Vive la Différence: the Photographs of Belinda Brown

Sometimes someone catches your eye; you look up and see that they are poor, or are strikingly tattooed, maybe they are beautiful or ambiguous in some way. For a moment you wonder about them, their circumstances, what they do, maybe, even where they live. Then the moment passes. You forget them. Something else catches your eye, or perhaps having seen them, you think you know all you need.

The photographs in this exhibition are about that experience for us, and an entirely different one for the photographer. These photographs come from Belinda Brown's encounters. These people caught her eye and kept it, and then they invited her into their homes.
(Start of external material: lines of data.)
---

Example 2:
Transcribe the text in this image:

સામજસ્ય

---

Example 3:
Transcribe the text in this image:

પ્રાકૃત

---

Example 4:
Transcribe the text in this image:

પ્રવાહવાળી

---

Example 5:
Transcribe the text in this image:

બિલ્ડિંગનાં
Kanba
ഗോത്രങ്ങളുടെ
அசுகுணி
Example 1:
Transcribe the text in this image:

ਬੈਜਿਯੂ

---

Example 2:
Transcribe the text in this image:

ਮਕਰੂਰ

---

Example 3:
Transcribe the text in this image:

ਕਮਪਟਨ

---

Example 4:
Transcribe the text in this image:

One woman is a neighbour; one is a translator and fashion designer from post-war Berlin. Another is a woman met by chance in a supermarket. Two are long-time friends, others acquaintances, some initially strangers. Belinda has spent time with each of them, on the street, in cafés, roaming paddocks, the beach, studios and always in their homes. These images come out of these experiences, and are informed by the relationships, even if that relationship was established in a single afternoon.

This exhibition is an invitation to see these people and their place in the world, the private place that is a home. These images aren't innocent, but they are well intended, they are informed by a sense of curiosity and by genuine care.

These images are composed, by both the photographer and her subjects; they involve self-conscious acts on both sides of the camera. But the translation of their stories into a single narrative is Belinda's alone. For Belinda these images are about what preoccupy her, and also our, the viewers, assumptions. These images are about the self and its relationship to gender, sanity, sanctity, adornment, creativity and love.

For Belinda these images are a celebration of difference, of the ways people actually live. These images are also a challenge, a way of reminding us that when we see an old woman with a pram, a woman with a moko, a married couple, a potter, a man with a spike through his nose, we make assumptions. We come equipped with notions and in these pictures Belinda disrupts these notions, by insisting on particular versions of her subjects' selves.

This show reveals Belinda Brown as the artist working within a variety of communities, a photographer who insists on an unusual kind of social documentary, one which allows for the construction, by both the artist and the subject, of a self in the world.

Each image in the show is about a connection, and the impact of that connection on the photographer and the subject. By putting these worlds on show, Belinda is telling a story that is intended to surprise and perhaps enlighten. This show is both homage to the people in the portraits and a gesture of defiance - but first it is a celebration.